_原文抜粋_:
============

抄録
特発性血小板減少性紫斑病(ITP)は正常な骨髄に関わらず,低血小板数を示す自己免疫疾患である.今回,私たちは術後重篤なITPを発症した症例を経験したので報告する.
患者は74歳男性で,下顎歯肉扁平上皮癌の治療のため,下顎骨区域切除術,肩甲舌骨筋上頸部郭清術,大胸筋皮弁およびプレートによる再建術を受けた.術前の血液検査に異常値はなく,術中の出血量は310mLであった.術後1日目,血小板数の減少(1.9×104/μL)を認め,血液内科医にコンサルトした.薬剤性血小板減少性紫斑病(DITP),ヘパリン起因性血小板減少性紫斑病(HIT),播種性血管内凝固症候群(DIC),ITP,白血病が鑑別診断として考えられた.直ちに使用薬剤を休薬したが,血小板数は減少し続けたためDITPは除外された.HIT抗体,フィブリン・フィブリノゲン分解産物(FDP),Dダイマーは正常値のためHITおよびDICは否定された.骨髄生検にて正常な骨髄細胞を示し,白血病は除外され,最終的にITPと診断された.術後6日目から4日間ステロイドパルス療法を行い,ロミプロスチム(ロミプレートⓇ)を投与し血小板数が正常範囲内に回復した.ほとんどのITP患者は予め診断がついており術前治療にてコントロール可能である.しかし,本症例では術後に血小板減少を発症した.急性ITPは大出血の原因となるので,早期診断および積極的治療が重要である.

============

_提供データ_:
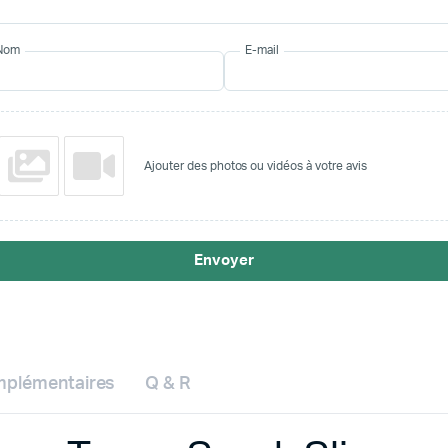
Nom
E-mail
Ajouter des photos ou vidéos à votre avis
Envoyer
mplémentaires
Q & R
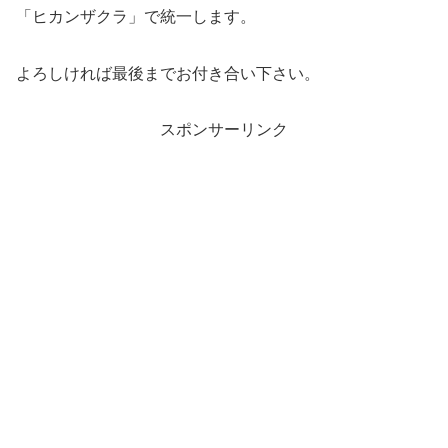
「ヒカンザクラ」で統一します。
よろしければ最後までお付き合い下さい。
スポンサーリンク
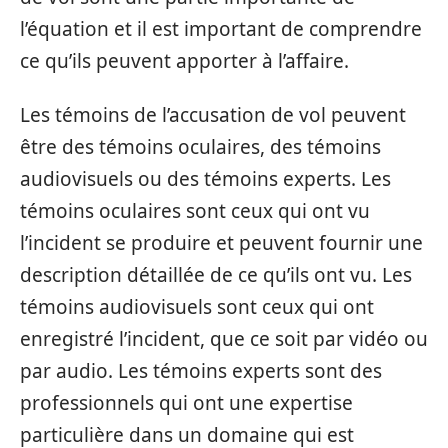
l’équation et il est important de comprendre
ce qu’ils peuvent apporter à l’affaire.
Les témoins de l’accusation de vol peuvent
être des témoins oculaires, des témoins
audiovisuels ou des témoins experts. Les
témoins oculaires sont ceux qui ont vu
l’incident se produire et peuvent fournir une
description détaillée de ce qu’ils ont vu. Les
témoins audiovisuels sont ceux qui ont
enregistré l’incident, que ce soit par vidéo ou
par audio. Les témoins experts sont des
professionnels qui ont une expertise
particulière dans un domaine qui est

============

_課題 1_: 抄録の「患者は74歳男性で,下顎歯肉」から始まり「よび積極的治療が重要である.」までの部分を、一字も変えずに書き写してください。
_課題 2_: 抄録に示された症例で、術中の出血量はいくらでしたか。
_課題 3_: 抄録において鑑別診断として挙げられた疾患をすべて列挙してください。

_解答 1_:
患者は74歳男性で,下顎歯肉扁平上皮癌の治療のため,下顎骨区域切除術,肩甲舌骨筋上頸部郭清術,大胸筋皮弁およびプレートによる再建術を受けた.術前の血液検査に異常値はなく,術中の出血量は310mLであった.術後1日目,血小板数の減少(1.9×104/μL)を認め,血液内科医にコンサルトした.薬剤性血小板減少性紫斑病(DITP),ヘパリン起因性血小板減少性紫斑病(HIT),播種性血管内凝固症候群(DIC),ITP,白血病が鑑別診断として考えられた.直ちに使用薬剤を休薬したが,血小板数は減少し続けたためDITPは除外された.HIT抗体,フィブリン・フィブリノゲン分解産物(FDP),Dダイマーは正常値のためHITおよびDICは否定された.骨髄生検にて正常な骨髄細胞を示し,白血病は除外され,最終的にITPと診断された.術後6日目から4日間ステロイドパルス療法を行い,ロミプロスチム(ロミプレートⓇ)を投与し血小板数が正常範囲内に回復した.ほとんどのITP患者は予め診断がついており術前治療にてコントロール可能である.しかし,本症例では術後に血小板減少を発症した.急性ITPは大出血の原因となるので,早期診断および積極的治療が重要である.

_解答 2_: 310mLでした。

_解答 3_:
・薬剤性血小板減少性紫斑病(DITP)
・ヘパリン起因性血小板減少性紫斑病(HIT)
・播種性血管内凝固症候群(DIC)
・ITP
・白血病